What is stereotypical behavior?
Any keen observer visiting a zoo or circus has noticed behavioral disorders and stereotypical behavior in different kinds of animals: chimps tearing out their own fur as well as that of their young; parrots and swans more interested in their keepers than in their own kind; giraffes and camels licking a particular spot of the fence; emus, rheas and ostriches pacing along the edge of their enclosure; predators circling their cages and, finally, elephants rhythmically moving their head from side to side.
Is this behavior normal?
To many zoo and circus visitors, an elephant moving its body or its head from side to side appears entirely normal.
Adults explain to their children that this is the elephant’s way of dancing. There are even circus directors who tell their public that elephants have to sway in time with their heartbeat while they doze and that the movement has a calming effect on them.
However, this stereotypical behavior is not part of an elephant’s natural range of behaviors. In the wild, elephants never have time to develop stereotypical behavior, since they totally preoccupied with everyday survival.
How do you call this swaying from side to side?
The elephant keepers call these stereotypical movements “weaving”. Elephants know a variety of different types of weaving. There are zoo and circus elephants that only sway very gently from side to side or forwards and backwards, without lifting their feet. Others have a ground-covering weave, legs spread, accompanied by a swaying of the trunk.

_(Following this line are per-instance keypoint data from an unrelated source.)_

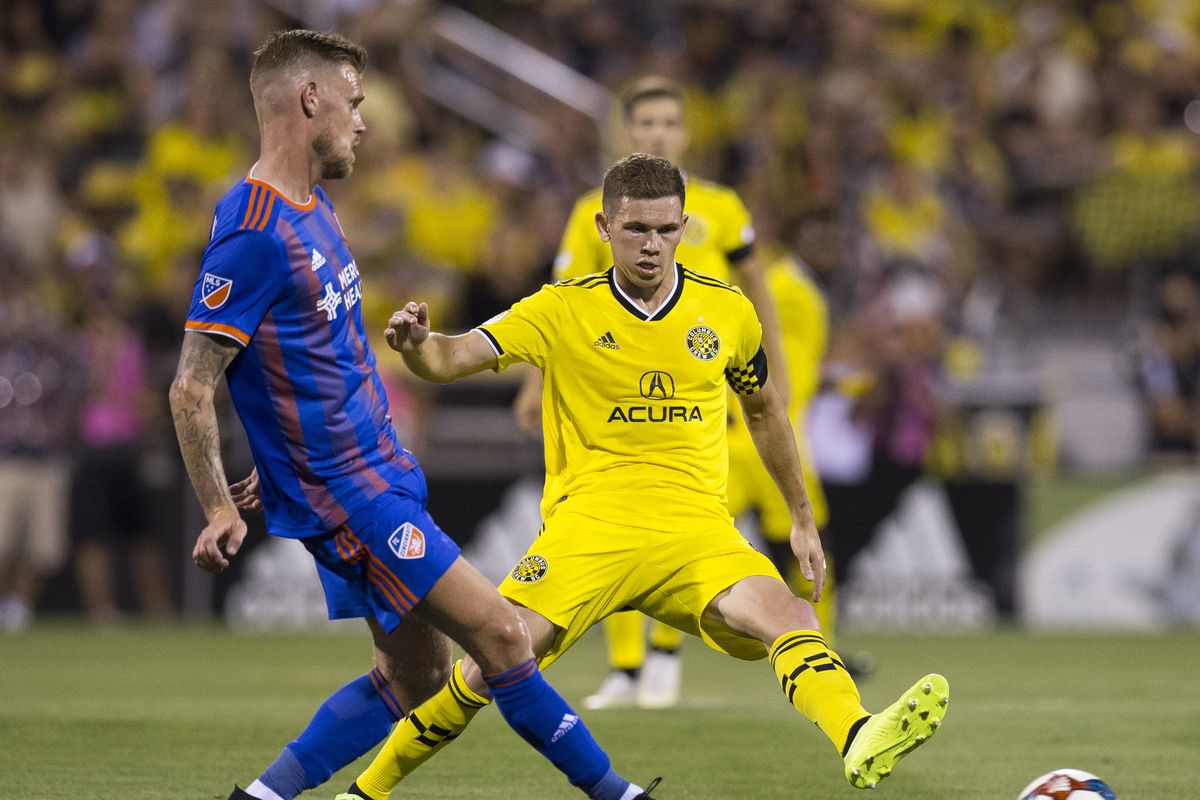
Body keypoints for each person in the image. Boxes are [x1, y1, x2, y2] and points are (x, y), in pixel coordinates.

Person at [341, 154, 949, 799]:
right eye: (636, 230)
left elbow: (766, 409)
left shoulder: (727, 312)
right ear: (603, 227)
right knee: (491, 664)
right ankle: (367, 791)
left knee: (792, 614)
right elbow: (455, 355)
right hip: (589, 530)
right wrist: (416, 347)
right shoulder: (560, 309)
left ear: (685, 225)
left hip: (695, 531)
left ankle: (857, 735)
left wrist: (800, 514)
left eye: (665, 229)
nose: (652, 245)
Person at [169, 30, 652, 800]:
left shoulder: (312, 205)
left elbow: (299, 357)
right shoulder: (253, 233)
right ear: (309, 100)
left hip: (376, 470)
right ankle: (616, 793)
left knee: (415, 677)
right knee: (498, 632)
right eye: (354, 103)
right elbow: (192, 386)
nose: (365, 121)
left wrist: (276, 449)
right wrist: (219, 505)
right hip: (351, 495)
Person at [514, 76, 800, 710]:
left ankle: (664, 655)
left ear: (687, 133)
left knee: (686, 525)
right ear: (626, 133)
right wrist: (537, 386)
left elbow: (758, 296)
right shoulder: (597, 209)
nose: (658, 135)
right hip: (610, 389)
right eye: (646, 125)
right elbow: (559, 311)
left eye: (670, 124)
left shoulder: (721, 208)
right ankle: (626, 666)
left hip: (706, 391)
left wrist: (776, 375)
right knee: (617, 515)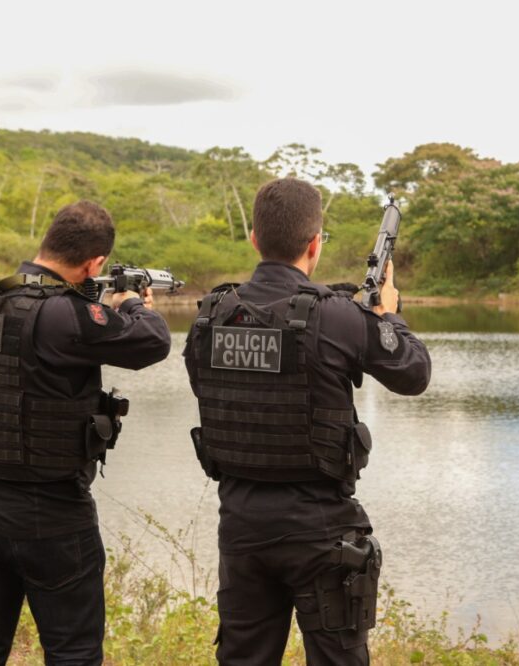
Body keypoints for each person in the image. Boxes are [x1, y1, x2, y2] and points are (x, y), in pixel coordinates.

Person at [184, 177, 431, 665]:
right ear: (316, 243)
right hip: (320, 527)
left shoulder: (209, 317)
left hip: (241, 522)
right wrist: (388, 315)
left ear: (253, 238)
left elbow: (208, 391)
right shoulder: (337, 317)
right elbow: (414, 373)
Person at [0, 200, 171, 665]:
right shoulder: (64, 313)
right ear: (94, 263)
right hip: (49, 516)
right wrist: (134, 302)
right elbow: (152, 342)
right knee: (73, 652)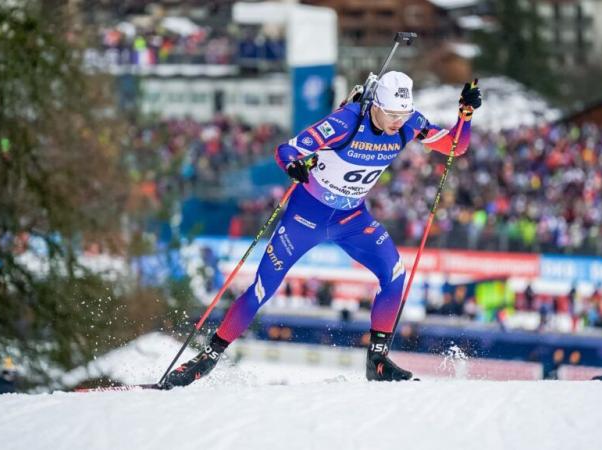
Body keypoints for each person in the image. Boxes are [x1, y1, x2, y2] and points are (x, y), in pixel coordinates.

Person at [165, 72, 481, 386]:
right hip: (306, 219)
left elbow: (456, 146)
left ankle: (378, 361)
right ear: (375, 106)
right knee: (262, 289)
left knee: (395, 273)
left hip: (351, 220)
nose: (399, 122)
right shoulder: (345, 122)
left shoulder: (410, 123)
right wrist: (294, 166)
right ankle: (206, 359)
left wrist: (464, 115)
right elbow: (286, 150)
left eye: (404, 114)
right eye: (393, 114)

There are even some elephants that display a rapid circling of the head or that alternately take a step forward and back again.
What are the reasons for stereotypical behavior in elephants?
If, for instance, an elephant seeks physical contact to another elephant and is prevented from doing so due to being chained up, it may react by displaying stereotypical behavior. The elephant will begin weaving and will continue to do so until it has reached its goal, i.e. until it is able to touch the other elephant, or until distracted by a new stimulus. If it is not allowed to satisfy this key stimulus either, the circle of disappointment begins again and the elephant may degenerate to a sad, frustrated creature.
The healthy appearance and the natural behavior of elephants is usually a clear indication that their needs are being met.
Aberrant behavior patterns in zoo and circus elephants can also be the effect of an environment that does not challenge them to keep active or where there is a lack of stimuli.
Elephants in zoos and circuses lack the everyday challenges of life in the wild. Avoiding predators and the search for food and water are key stimuli which do not exist in zoos or in the circus. This is why it is important to keep elephants busy in an appropriate manner and to provide them with a sense of achievement.
Will elephants stop weaving if they are kept occupied?
Even if elephants are supplied with fresh branches, hay and suitable toys by their keepers, most elephants, especially older ones, will take up weaving again and again. If an elephant has got into the habit of weaving at one stage or another of its life, it will be almost impossible for it to stop altogether. Just like an addiction, stereotypical behavior will catch up with the elephant. In fact, the habit might also be picked up by other elephants. When their food is being prepared in the evening, the elephants will weave while waiting for the elephant keepers to open the gate. At such times, the elephants can be seen to behave not unlike people waiting for dinner at a restaurant or a train at the railway station.
Can weaving be harmful to elephants?
Despite the fact that stereotypical behavior such as weaving does not constitute normal behavior for an elephant, weaving is not directly harmful. In the long term, however, the continual rocking movement may affect an elephant’s joints, the soles of its feet and its toenails.
Still, weaving is a surrogate activity caused by boredom, frustration and desolation. It should be in the interest of every elephant owner to offer to his or her animals an interesting and varied life that is appropriate to the species.
5 thoughts on “Stereotypical behavior in elephants”
In sanctuaries for elephants such as Global Sanctuary for Elephants (Brazil) the absolutely do drop the weaving and there is proof that Guida, who constantly weaved her head while in her old zoo, is rarely seen weaving now. Other examples at Elephant sanctuary Elephant Nature Park in Thailand
Thank you very much for the comment! I was not aware that elephants also live in Brazil.
I strongly feel elephants should no longer be kept in zoos. We humans have selfishly kept them there, and used all kinds of excuses to do so. We can now educate ourselves other ways – schools, internet etc. and importantly watch their natural behaviour in sanctuaries where they have 24/7 care; where they have freedom of choice in how to spend their day, space to roam and browse, other herd members to interact with, and can wallow in mud, use dust/sand/soil for their skin, and have a dip in a pond or lake when desired. These places could also be used for breeding purposes if necessary. Zoos often do their best, but now we know it’s not enough. Their bottom line is to make money, and really intelligent creatures such as elephants and apes should be cared for in a much better environment. We also have to battle to stop elephants being used in logging, trekking and particularly in temples in Asia. Ironically it’s the temple elephants who suffer most.
Sadly there will soon be no more “wild” places for elephants, and other large animals to go. The population of Africa is growing at a higher pace than anywhere else in the world and will triple by the end of this century. We need to make safe spaces for the earth’s creatures where they can live peacefully in their own habitats. That takes money and work.